Return the lines below exactly, from the first one through the line that has "- **数据稳定性**: 所有版本间数据完全一致，证明InferenceMAX网站数据源在此期间保持稳定". Leave out everything after it.
□ □ □ □ □
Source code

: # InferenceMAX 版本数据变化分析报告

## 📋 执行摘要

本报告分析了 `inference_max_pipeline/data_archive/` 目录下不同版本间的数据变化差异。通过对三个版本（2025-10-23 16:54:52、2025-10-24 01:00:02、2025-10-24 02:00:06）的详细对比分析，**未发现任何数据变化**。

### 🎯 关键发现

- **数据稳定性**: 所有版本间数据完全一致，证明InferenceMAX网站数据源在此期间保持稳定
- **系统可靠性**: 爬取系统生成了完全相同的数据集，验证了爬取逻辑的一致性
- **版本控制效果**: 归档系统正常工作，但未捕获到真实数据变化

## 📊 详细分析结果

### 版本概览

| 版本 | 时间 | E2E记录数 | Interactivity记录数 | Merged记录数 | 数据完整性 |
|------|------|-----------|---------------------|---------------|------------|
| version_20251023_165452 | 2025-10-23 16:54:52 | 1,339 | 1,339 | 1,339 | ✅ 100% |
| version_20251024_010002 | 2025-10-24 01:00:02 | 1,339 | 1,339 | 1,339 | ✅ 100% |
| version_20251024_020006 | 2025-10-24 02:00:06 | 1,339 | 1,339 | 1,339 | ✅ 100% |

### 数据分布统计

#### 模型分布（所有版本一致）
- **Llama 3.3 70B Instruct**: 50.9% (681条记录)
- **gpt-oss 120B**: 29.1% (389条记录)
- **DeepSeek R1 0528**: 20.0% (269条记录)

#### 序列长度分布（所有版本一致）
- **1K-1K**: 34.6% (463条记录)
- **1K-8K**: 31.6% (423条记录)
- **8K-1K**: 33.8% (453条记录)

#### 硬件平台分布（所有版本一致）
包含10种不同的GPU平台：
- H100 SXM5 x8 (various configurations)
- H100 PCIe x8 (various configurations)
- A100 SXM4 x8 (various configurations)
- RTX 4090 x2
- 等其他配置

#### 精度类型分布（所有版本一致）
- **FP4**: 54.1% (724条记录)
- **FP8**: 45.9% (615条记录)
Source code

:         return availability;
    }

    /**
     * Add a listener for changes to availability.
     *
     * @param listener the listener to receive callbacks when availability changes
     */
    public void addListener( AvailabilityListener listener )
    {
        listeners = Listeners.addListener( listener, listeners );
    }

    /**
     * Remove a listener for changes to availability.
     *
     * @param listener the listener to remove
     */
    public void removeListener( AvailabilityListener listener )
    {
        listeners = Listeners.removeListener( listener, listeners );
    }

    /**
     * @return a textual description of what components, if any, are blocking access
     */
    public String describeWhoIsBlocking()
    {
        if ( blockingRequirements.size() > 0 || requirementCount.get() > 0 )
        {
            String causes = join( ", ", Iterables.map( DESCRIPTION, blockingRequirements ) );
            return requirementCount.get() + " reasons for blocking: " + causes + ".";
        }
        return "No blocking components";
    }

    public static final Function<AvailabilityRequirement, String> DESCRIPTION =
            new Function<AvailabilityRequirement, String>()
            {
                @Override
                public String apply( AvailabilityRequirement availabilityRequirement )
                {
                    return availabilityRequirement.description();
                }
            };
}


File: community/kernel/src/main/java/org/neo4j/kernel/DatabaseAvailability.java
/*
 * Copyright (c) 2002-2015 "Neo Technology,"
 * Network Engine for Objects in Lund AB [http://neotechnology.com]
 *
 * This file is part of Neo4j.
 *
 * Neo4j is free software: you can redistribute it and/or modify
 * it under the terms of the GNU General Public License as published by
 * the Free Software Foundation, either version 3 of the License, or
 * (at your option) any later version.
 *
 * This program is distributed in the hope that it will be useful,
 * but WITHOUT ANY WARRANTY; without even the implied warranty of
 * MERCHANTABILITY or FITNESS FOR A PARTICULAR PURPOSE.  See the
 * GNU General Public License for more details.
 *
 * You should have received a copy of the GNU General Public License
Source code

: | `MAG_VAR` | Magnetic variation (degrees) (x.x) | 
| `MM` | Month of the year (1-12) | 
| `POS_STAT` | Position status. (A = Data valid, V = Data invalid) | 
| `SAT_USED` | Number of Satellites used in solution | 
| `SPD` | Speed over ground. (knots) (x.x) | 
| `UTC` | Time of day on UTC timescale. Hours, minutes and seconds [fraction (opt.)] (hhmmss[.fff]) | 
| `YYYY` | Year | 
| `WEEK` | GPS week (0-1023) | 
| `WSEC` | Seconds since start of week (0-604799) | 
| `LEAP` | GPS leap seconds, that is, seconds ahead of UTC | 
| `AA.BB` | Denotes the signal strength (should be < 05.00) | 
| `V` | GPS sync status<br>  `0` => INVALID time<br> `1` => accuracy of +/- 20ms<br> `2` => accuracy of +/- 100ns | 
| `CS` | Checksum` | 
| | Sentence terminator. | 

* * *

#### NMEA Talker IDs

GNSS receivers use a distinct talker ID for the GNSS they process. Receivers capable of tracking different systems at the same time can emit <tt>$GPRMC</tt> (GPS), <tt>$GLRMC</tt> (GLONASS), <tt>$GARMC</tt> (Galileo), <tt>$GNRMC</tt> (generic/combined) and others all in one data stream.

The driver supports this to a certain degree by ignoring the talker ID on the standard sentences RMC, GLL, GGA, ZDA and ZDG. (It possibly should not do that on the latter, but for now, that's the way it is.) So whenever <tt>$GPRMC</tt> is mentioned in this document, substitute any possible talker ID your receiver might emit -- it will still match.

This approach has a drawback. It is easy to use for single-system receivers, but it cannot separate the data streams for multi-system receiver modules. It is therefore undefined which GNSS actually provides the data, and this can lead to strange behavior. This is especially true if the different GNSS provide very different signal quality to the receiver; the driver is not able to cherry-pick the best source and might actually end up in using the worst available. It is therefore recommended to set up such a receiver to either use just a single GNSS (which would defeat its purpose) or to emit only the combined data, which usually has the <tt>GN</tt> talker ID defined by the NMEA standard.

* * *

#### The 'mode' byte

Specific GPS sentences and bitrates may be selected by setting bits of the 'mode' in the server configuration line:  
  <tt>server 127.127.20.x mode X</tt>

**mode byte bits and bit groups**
□ □ □ □ □
• **The answer**
Source code

: # InferenceMAX 版本数据变化分析报告

## 📋 执行摘要

本报告分析了 `inference_max_pipeline/data_archive/` 目录下不同版本间的数据变化差异。通过对三个版本（2025-10-23 16:54:52、2025-10-24 01:00:02、2025-10-24 02:00:06）的详细对比分析，**未发现任何数据变化**。

### 🎯 关键发现

- **数据稳定性**: 所有版本间数据完全一致，证明InferenceMAX网站数据源在此期间保持稳定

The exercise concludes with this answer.